Für Aufsehen sorgte 1978 die Heirat mit Kornelia Ender, dem zweiten grossen sportlichen DDR-Schwimmm-Aushängeschild der damaligen Zeit. Als die Ehe vier Jahre später geschieden wurde, fiel Matthes bei der sportlichen und politischen Führung in Ungnade. Kurz nach dem Mauerfall ging der im thüringischen Pössneck geborene Sportler im Dezember 1989 in den Westen. Über Kaiserslautern kam der promovierte Orthopäde nach Tauberbischofsheim und zur Fechttrainer-Legende Emil Beck und kümmerte sich dort um physiologische Trainingssteuerung. Franziska van Almsick und anderen Athletinnen stand er mit Rat und Tat zur Seite.
1998 kehrte er für drei Jahre als TV-Experte bei der ARD an den Beckenrand zurück und hielt mit seiner Meinung nicht hinter dem Berg. «Wahrscheinlich war ich auch hier zu kritisch», sagte er einst. Er sei damals einer der «Dummschwätzer» der ARD gewesen: «Ich durfte meinen Senf beitragen, den keiner hören wollte. Fürs Fernsehen bin ich zu spröde.»
Und eines hat er nie gemacht: mit der DDR und deren System abgerechnet. Er sprach sich gegen «Pharisäertum» im Umgang mit DDR-Erfolgen aus. «Nicht alles ist mit Doping zustande gekommen. Ausserdem wurde vermutlich auch im Westen gedopt», sagte Matthes 2008 in einem «Tagesspiegel»-Interview.

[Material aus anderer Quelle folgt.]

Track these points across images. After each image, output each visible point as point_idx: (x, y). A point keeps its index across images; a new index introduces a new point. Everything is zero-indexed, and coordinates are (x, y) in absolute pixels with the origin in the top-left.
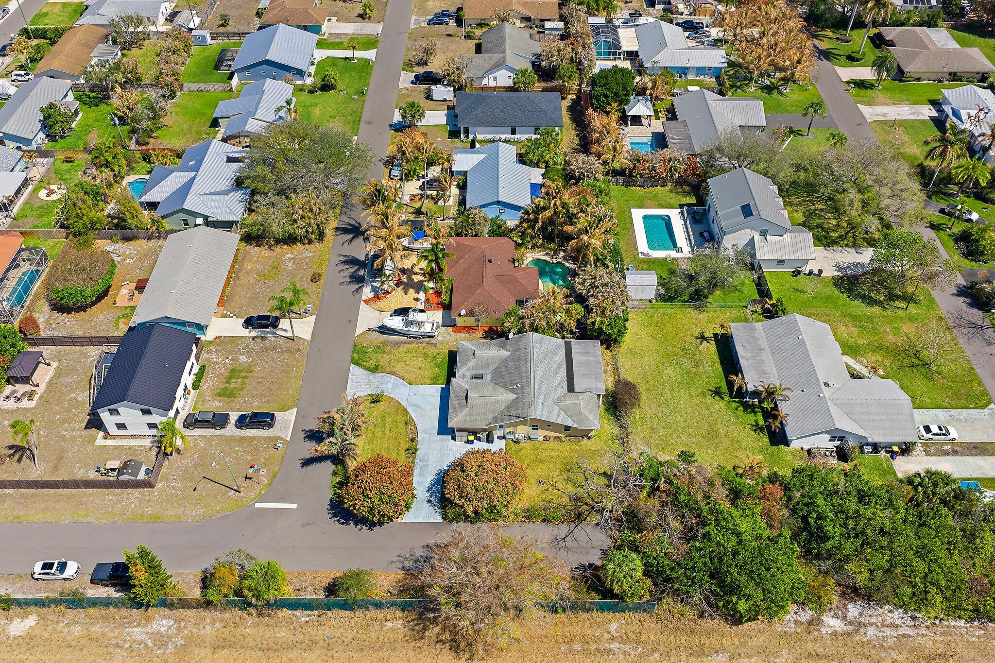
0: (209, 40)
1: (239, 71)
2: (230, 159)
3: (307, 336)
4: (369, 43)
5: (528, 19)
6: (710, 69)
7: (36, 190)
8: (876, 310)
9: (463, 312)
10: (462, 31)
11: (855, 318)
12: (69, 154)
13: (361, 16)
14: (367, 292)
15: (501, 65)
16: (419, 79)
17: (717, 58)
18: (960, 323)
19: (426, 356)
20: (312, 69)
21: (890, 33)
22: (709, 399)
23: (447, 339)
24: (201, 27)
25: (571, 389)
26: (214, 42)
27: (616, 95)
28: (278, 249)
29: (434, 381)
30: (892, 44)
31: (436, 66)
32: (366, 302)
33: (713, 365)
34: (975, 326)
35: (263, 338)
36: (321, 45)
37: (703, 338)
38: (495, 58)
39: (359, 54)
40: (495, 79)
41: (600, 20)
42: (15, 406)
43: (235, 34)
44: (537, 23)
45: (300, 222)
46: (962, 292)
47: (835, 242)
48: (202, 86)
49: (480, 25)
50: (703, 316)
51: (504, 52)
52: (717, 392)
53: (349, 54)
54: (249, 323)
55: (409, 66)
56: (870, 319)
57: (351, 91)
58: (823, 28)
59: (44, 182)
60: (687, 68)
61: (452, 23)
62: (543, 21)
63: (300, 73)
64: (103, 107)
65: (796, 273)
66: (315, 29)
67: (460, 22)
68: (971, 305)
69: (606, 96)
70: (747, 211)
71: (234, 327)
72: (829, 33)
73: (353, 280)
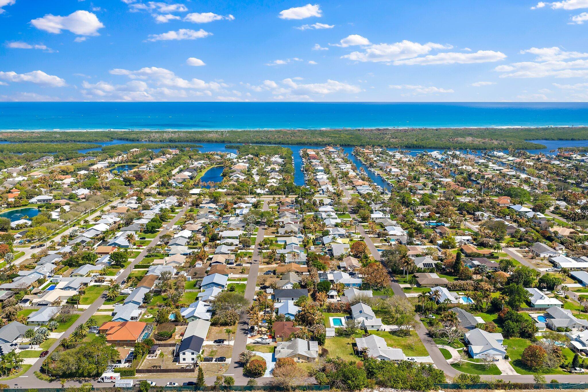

Er selbst habe mit Doping nichts zu tun gehabt: «Ich hatte das Glück, in einem kleinen Zivilclub bei Erfurt zu sein und nicht in einem der Polizei- oder Militärvereine, wo man mit Doping in Berührung kam.» Nach einem dritten Platz bei Olympia 1976 über 100 Meter Rücken stieg Matthes im Alter von 26 Jahren als damaliger «Schwimm-Methusalem» aus dem Becken.